**WHAT NEEDS TO BE DONE:**
Pick up the book review about the data librarianship handbook after its final sentence and continue writing it.

**SOURCE:**
-- Start --

This is a book correctly defined by the publisher as “an insider’s guide to data librarianship”. Better then to warn the reader before we start: the following is an outsider’s book review. As such it may cause some cognitive discomfort.

Revolving around very well-known aspects of data management in universities contexts, the handbook is not for those who may seek or hope to find a bit of librarians’ wisdom while dealing with the craziness or absence of requirements for big data and Internet of Things (IoT) projects. Neither it is likely to satisfy the appetite for new ideas among librarians and researchers or other practitioners who have been dealing with metadata management for electronic resources or with linked data for a while and still do not really know which general theory or practical semantic principles apply to make information visible (Flichy, 2013) in massive, global big data projects. Little is said that could be relevant for data scientists, managers, librarians or data engineers working in corporate information and documentation centres, international or non-governmental organisation or social enterprises (from where comes a huge proportion of research data available in the public domain).

-- End --

**PROVIDED DATA:**
-- Start --

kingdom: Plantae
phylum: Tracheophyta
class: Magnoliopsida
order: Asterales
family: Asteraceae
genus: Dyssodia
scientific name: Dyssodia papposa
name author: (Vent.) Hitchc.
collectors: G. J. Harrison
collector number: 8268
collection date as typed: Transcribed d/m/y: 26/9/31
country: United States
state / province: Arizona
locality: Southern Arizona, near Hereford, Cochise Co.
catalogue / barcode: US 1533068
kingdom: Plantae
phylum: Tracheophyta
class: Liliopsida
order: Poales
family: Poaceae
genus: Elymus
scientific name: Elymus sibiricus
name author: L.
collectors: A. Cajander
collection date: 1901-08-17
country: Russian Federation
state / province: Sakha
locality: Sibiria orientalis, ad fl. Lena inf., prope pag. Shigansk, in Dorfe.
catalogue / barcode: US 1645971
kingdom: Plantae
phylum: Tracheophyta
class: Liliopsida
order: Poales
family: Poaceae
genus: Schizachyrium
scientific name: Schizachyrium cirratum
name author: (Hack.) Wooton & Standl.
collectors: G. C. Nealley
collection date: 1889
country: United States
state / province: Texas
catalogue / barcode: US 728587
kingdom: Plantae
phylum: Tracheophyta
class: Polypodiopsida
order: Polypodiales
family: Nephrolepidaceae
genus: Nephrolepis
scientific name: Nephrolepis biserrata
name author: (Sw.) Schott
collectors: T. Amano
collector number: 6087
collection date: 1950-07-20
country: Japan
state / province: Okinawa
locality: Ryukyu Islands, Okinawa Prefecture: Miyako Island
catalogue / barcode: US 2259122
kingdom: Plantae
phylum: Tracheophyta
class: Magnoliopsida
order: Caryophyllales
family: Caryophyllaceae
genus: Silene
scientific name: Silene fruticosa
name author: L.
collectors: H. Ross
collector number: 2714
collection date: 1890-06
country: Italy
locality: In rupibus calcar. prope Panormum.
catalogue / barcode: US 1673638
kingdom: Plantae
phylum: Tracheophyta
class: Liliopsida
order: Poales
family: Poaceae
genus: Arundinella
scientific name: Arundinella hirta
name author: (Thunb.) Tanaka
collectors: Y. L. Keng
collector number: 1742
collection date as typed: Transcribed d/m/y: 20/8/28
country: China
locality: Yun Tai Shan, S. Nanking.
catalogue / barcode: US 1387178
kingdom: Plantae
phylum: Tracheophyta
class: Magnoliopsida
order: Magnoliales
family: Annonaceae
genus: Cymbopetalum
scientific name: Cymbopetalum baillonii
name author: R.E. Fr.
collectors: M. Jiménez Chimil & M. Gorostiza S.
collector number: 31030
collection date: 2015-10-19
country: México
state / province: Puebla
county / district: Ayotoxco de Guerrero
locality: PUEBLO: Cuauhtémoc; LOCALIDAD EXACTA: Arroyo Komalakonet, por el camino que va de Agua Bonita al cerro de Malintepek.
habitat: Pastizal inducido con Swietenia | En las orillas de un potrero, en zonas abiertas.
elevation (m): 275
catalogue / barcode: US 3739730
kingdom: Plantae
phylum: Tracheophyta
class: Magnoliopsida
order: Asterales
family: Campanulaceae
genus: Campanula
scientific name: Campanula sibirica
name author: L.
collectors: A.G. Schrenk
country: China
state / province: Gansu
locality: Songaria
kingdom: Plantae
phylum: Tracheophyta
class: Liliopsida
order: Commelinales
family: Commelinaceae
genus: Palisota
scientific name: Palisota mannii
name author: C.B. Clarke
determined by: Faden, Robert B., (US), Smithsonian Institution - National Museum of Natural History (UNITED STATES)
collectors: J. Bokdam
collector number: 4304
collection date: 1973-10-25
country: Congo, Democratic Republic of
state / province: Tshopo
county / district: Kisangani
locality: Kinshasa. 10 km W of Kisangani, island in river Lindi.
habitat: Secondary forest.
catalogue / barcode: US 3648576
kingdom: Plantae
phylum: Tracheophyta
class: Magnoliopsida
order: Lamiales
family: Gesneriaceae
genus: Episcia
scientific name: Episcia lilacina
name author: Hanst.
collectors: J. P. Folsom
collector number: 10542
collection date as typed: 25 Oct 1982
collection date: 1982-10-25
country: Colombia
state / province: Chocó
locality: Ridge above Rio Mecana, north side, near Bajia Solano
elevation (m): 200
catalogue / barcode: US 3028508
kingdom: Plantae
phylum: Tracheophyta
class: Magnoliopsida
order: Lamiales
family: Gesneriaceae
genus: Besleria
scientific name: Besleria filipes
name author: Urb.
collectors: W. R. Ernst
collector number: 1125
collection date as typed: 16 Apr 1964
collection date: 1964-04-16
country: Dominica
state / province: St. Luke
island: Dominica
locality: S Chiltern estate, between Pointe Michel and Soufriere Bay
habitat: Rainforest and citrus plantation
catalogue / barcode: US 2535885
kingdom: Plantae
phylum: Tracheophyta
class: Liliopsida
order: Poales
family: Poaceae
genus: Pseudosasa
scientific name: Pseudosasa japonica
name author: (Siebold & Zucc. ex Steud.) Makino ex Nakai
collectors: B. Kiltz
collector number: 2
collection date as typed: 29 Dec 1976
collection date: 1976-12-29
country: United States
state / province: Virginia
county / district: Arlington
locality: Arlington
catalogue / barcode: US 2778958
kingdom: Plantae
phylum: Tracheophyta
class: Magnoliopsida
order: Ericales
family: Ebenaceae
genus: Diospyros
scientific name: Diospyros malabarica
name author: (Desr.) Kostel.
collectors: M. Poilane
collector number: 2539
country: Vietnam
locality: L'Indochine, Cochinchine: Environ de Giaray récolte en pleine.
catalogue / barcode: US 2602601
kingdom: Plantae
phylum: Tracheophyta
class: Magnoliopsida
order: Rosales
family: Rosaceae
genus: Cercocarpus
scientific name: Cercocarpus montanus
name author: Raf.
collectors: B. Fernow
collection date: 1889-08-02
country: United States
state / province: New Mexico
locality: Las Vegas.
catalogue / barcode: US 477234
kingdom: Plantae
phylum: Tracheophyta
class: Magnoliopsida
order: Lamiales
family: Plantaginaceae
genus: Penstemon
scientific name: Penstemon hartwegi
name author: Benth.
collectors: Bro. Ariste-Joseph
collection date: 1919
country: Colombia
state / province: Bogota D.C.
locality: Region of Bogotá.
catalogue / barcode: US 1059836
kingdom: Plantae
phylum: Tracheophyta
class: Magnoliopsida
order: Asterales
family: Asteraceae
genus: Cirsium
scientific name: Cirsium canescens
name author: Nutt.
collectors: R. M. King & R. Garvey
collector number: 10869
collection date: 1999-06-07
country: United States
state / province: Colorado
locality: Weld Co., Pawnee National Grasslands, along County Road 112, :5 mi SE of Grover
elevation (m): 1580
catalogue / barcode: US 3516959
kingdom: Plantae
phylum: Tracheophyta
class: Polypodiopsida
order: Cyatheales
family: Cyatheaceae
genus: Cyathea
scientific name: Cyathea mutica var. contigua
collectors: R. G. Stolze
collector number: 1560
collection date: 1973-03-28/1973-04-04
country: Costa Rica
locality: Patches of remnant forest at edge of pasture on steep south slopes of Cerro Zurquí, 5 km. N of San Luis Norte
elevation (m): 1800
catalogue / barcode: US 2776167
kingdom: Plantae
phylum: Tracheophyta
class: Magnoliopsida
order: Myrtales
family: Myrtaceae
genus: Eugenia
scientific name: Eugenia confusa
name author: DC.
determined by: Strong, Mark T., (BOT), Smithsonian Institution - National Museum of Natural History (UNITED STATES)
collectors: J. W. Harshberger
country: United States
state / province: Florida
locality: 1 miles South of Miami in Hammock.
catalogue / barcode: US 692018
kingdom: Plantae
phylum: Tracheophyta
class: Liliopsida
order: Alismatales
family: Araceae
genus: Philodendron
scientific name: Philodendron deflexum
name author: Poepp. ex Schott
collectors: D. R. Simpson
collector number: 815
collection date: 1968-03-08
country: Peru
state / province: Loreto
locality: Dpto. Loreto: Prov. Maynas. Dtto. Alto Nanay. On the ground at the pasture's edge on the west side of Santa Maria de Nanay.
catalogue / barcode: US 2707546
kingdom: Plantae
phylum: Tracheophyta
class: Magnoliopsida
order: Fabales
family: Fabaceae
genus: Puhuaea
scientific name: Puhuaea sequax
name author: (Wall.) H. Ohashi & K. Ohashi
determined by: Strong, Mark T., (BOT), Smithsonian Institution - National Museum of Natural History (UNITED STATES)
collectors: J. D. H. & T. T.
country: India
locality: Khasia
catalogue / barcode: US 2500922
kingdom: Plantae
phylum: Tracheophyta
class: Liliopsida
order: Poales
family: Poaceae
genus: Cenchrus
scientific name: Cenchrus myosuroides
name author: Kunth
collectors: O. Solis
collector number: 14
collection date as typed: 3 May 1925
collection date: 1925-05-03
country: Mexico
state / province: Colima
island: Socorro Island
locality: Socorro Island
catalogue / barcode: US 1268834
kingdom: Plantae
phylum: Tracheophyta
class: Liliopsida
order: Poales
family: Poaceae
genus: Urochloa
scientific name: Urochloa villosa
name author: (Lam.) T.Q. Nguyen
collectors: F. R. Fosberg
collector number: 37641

-- End --

**SOLVED EXERCISE:**
On the contrary, in a certain sense, the book seems written to suggest to these experienced audiences that they themselves could make an effort to answer innumerable theoretical and practical questions on what should be the core focus of data librarianship science as a discipline and as a practice. Who could better answer the question of what is the relationship between data librarianship and the current holistic omnipresent and jelly-like concept of data science? Or, on the contrary, between data librarianship and the invisible results of data engineering in public discourse?

On the other hand, it is fair to say that this “insider’s way” to data librarianship is aligned with current general academic goals and plans in this field, in the UK and internationally. In fact, it offers an excellent summa, very well organised, to make librarianship students, volunteers and new professionals aware of what to expect when they that start working in data literacy across the faculties.

The authors, Robin Rice (Edina, University of Edinburgh) and John Southall (Bodleian Libraries, University of Oxford) introduce their arguments with a certainty that will please the youngest and reassure everybody, predicting that the “future of data librarianship lies with academic libraries”: these are seen as the secure place supporting learning and knowledge management in academia. It is hard to disagree but for noticing that the strength of the tie with their own organisations and their disciplinary boundaries constitutes also the main weakness of Rice and Southall’s approach to the subject.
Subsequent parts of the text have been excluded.